What makes this ring true, even though it isn't, is that most "expert" talent evaluaters couldn't find their ass if you let them use both hands.

24 Re: Jeff Brohm, Hidden Hero

Jim brohm was not good Qb.
So what if he play good in XFL. That league wasa joke.
Brohm was bad Qb for 49ers.

25 Re: Jeff Brohm, Hidden Hero

#22 adding a "1" makes it all tie together. Damn that was well done. I wonder how long Bill was working on this. New Year's Eve, sitting home poring over XFL stats. "Hey, honey, come look at this: If I put an extra one in this guy's yardage....."

In other news, hey, a Jay Barker sighting in the XFL stats. IIRC, he was All-American and graduated with a W/L record of oh, 24-1 or something gaudy like that. And then.... the XFL's siren song was too strong to resist.

26 Re: Jeff Brohm, Hidden Hero

I think I read somewhere that Brohm guy is a cousin of Sidd Finch; I guess uber-athleticism runs in the family.

27 Re: Jeff Brohm, Hidden Hero

I used to watch the XFL. I only remember 3 QBs from there:

Druckenmiller, Pawlawski (I remember the epic LA-SF matchups), and Maddox.

That's one of the greatest QB seasons of all time.

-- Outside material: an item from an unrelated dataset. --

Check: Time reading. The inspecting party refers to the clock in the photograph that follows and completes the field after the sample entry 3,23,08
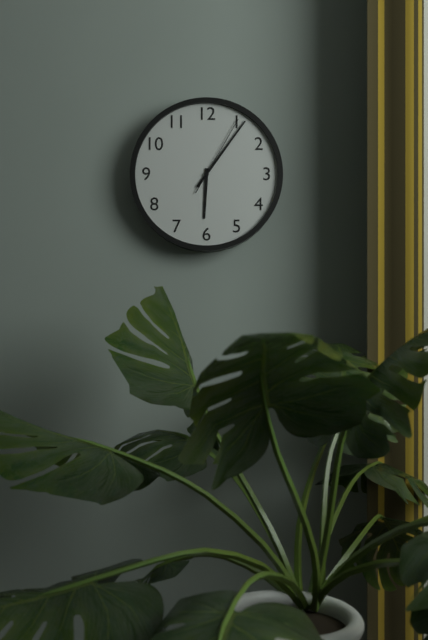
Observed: 6,06,05
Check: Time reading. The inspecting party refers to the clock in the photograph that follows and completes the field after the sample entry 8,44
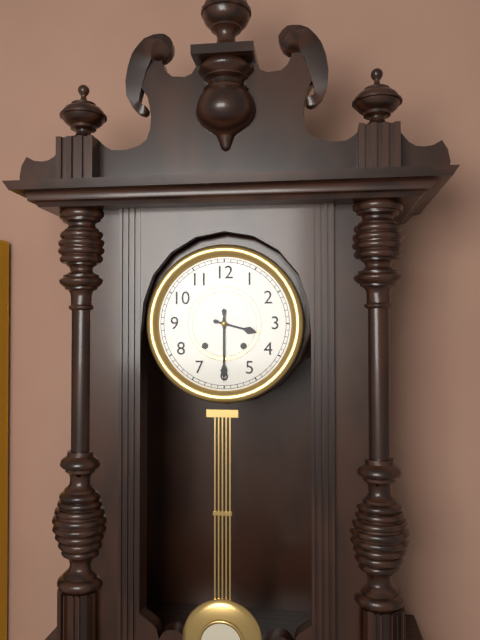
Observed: 3,30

Really remarkable. Not sure what's crazier: That he put up those kinds of numbers, or that no NFL team gave him a shot afterwards.

28 Re: Jeff Brohm, Hidden Hero

I fell for it. I believed there was XFL DVOA. Laugh at me. :D

29 Re: Jeff Brohm, Hidden Hero

RE: 10

It's true. Didn't you notice it was sourced. ;) Link in my name.

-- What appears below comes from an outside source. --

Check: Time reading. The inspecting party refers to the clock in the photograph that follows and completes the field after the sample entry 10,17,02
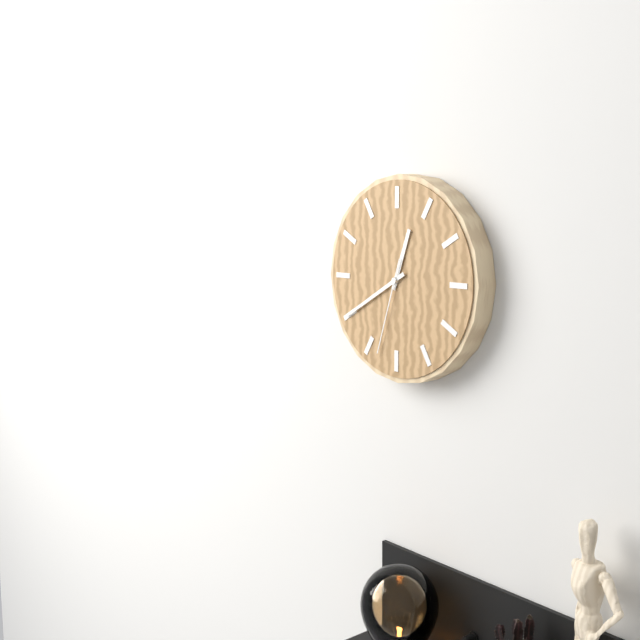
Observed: 12,40,33
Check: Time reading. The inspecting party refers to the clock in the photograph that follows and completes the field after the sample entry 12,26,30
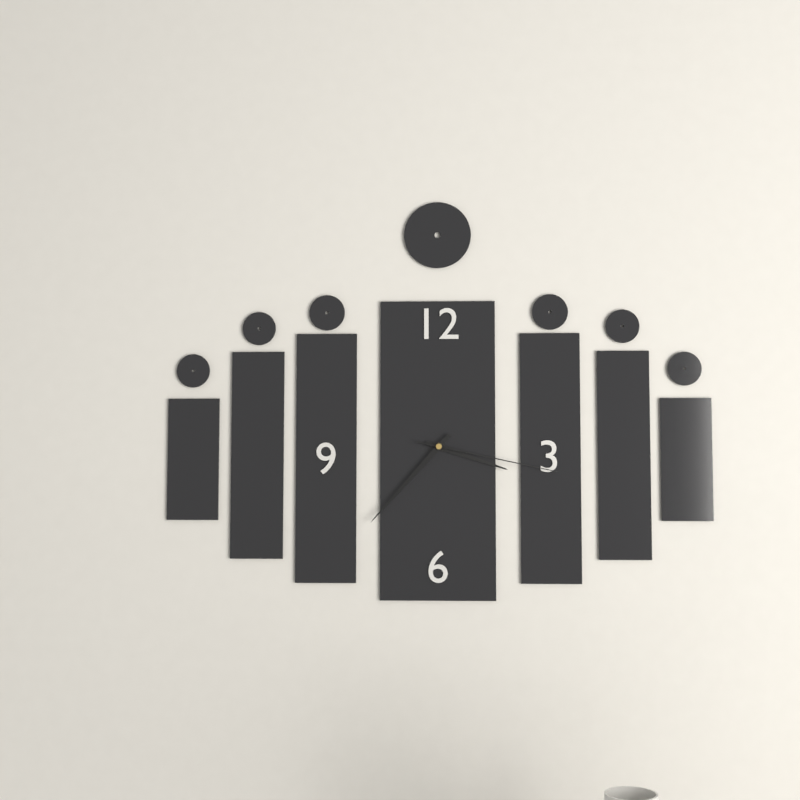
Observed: 3,37,17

30 Re: Jeff Brohm, Hidden Hero

Given the teams with a top 5 pick, I'd be glad to see my stock slip a little if I was projected top 5.

31 Re: Jeff Brohm, Hidden Hero

RE: 12

That site doesn't allow Americans to view its "programme"

32 Re: Jeff Brohm, Hidden Hero

Happy everyone seemed to enjoy the piece. I actually had the idea about 18 months ago, didn't get around to doing it last year, and then only remembered it when me, Doug, and Aaron were talking about Brian Brohm at the Combine.

The (raw) numbers should be all real except for, of course, the lone "1" ahead of Brohm's yardage total. The idea was to always do the piece on Jeff Brohm because I wanted to link it to Brian Brohm, but I had no idea Jeff actually had pretty decent XFL numbers before I started researching the piece.

The DVOA and DPAR numbers are, sadly, false. I don't know if we have PBP for the XFL, but even if we did, we're going to spend our time improving our NFL research before we start worrying about the XFL.

In reality, a lot of what I said in this piece could very well be true -- Brohm wasn't likely to be a star, but he probably deserved more of a chance than he got .

I suspect this will be the first and last time I am compared to Swift.

33 Re: Jeff Brohm, Hidden Hero

RE: #31

Hey Sid, sorry about that. Now linked to youtube clip of the same said video.

34 Re: Jeff Brohm, Hidden Hero

Damnit. I read it and liked it. Actually believed it, though a eyebrow was raised.
Then again, my bullshit rader wasn't activated because I only read it - today, on the second of april.

35 Re: Jeff Brohm, Hidden Hero

I object to you characterizing your stats manipulation by saying you "added a lone one". I don't think that you are (nor have I ever seen you claim) to be a statistician ... but the true impact of the one is you added 1000 yards to his yardage total. You sell yourself short by claiming all you did was "added a 1" especially since you used the extra 1000 yards to derive his ypc.

Sorry, but I expect better from a writer publishing on the premier independent professional football website... harump!